8月7日、ETCSの故障した1系統の復旧に向けた船外活動の第1回目が行われ、カードウェル、ウィーロック両宇宙飛行士は、冷却システムに液体アンモニアを循環させるためのポンプモジュール(Pump Module: PM)交換のため、配線の固定具の取外しやアンモニア流体配管の着脱コネクタ(Quick Disconnect: QD)を解除する作業などを行いました。
今回の船外活動では、PMの取外しと、船外保管プラットフォーム2(External Stowage Platform: ESP-2)にある予備のPMを移動する作業が予定されていましたが、QDの解除作業に時間を要した上、4本のうち1本のQDの接続を解除して抜こうとした際に少量の液体アンモニアが漏れたため、このQDは接続されたままの状態にされ、予定されていた残りの作業は延期されました。

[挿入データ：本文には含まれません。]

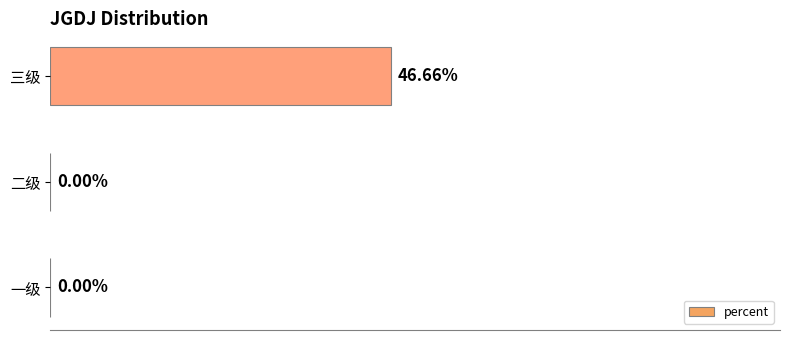

Between 三级 and 二级, which is larger?

三级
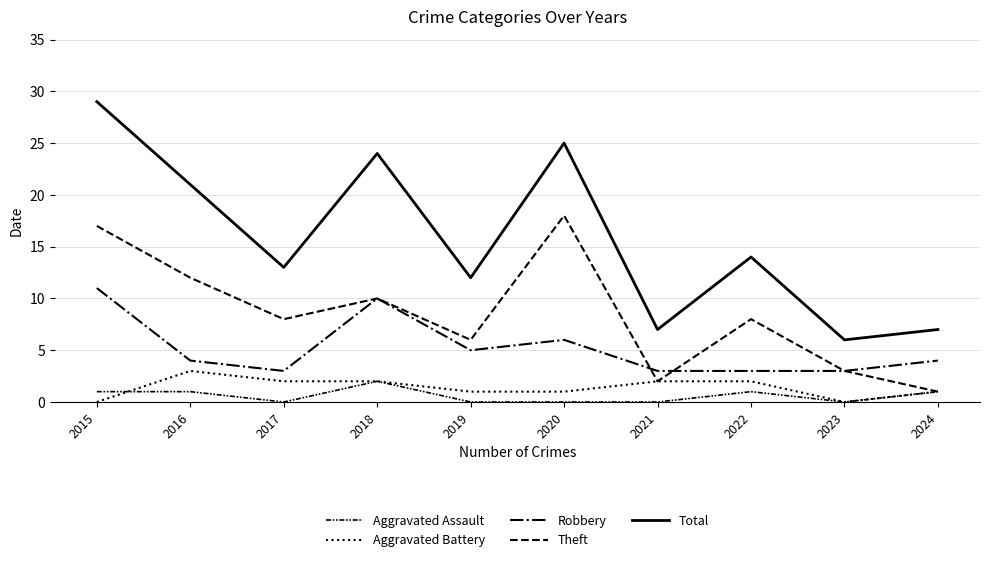

How many lines are shown in the chart?

5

NASAは、PMの交換に少なくとも残り2回の船外活動が必要と考えています。次回の船外活動は、米国時間8月11日以降に行われる予定です。
今週のきぼう
「きぼう」船内実験室運用開始から796日経過しました
ISSの熱制御システム異常への対応継続、実験関連の予定は調整中
「きぼう」日本実験棟では、8月1日に発生したISSのETCS異常への対応として、引き続き「きぼう」内の実験装置を一部を除いて停止するとともに、電源系統の1系統を遮断しています。なお、「きぼう」はもうひとつの電源系統で維持されており、「きぼう」内で活動するクルーの安全や、「きぼう」内にある実験装置を含む搭載機器に問題はありません。
2次元ナノテンプレート作製実験は、「デスティニー」(米国実験棟)の冷凍・冷蔵庫(Minus Eighty degree Celsius Laboratory Freezer for ISS: MELFI)で継続されています。実験に使用される試料は、MELFIで10月中旬頃まで実験を続けた後、次に打ち上げられるスペースシャトルで地上に回収される予定です。
「きぼう」船外実験プラットフォームでは、ETCS異常の対応として、宇宙環境計測ミッション装置(Space Environment Data Acquisition equipment-Attached Payload: SEDA-AP)および超伝導サブミリ波リム放射サウンダ(Superconducting Submillimeter-Wave Limb-Emission Sounder: SMILES)の観測を中断し、装置の温度を保つため、ヒーターによる温度管理を行っている状態で待機しています。なお、全天X線監視装置(Monitor of All-sky X-ray Image: MAXI)は観測運用を継続しています。
「きぼう」での今週以降の実験関連の予定は、ISSのETCS異常への対応に伴い、調整中です。ETCSの復旧後、実験計画の見直しや日程の調整を行い、今後の実験に向けた準備などを再開する予定です。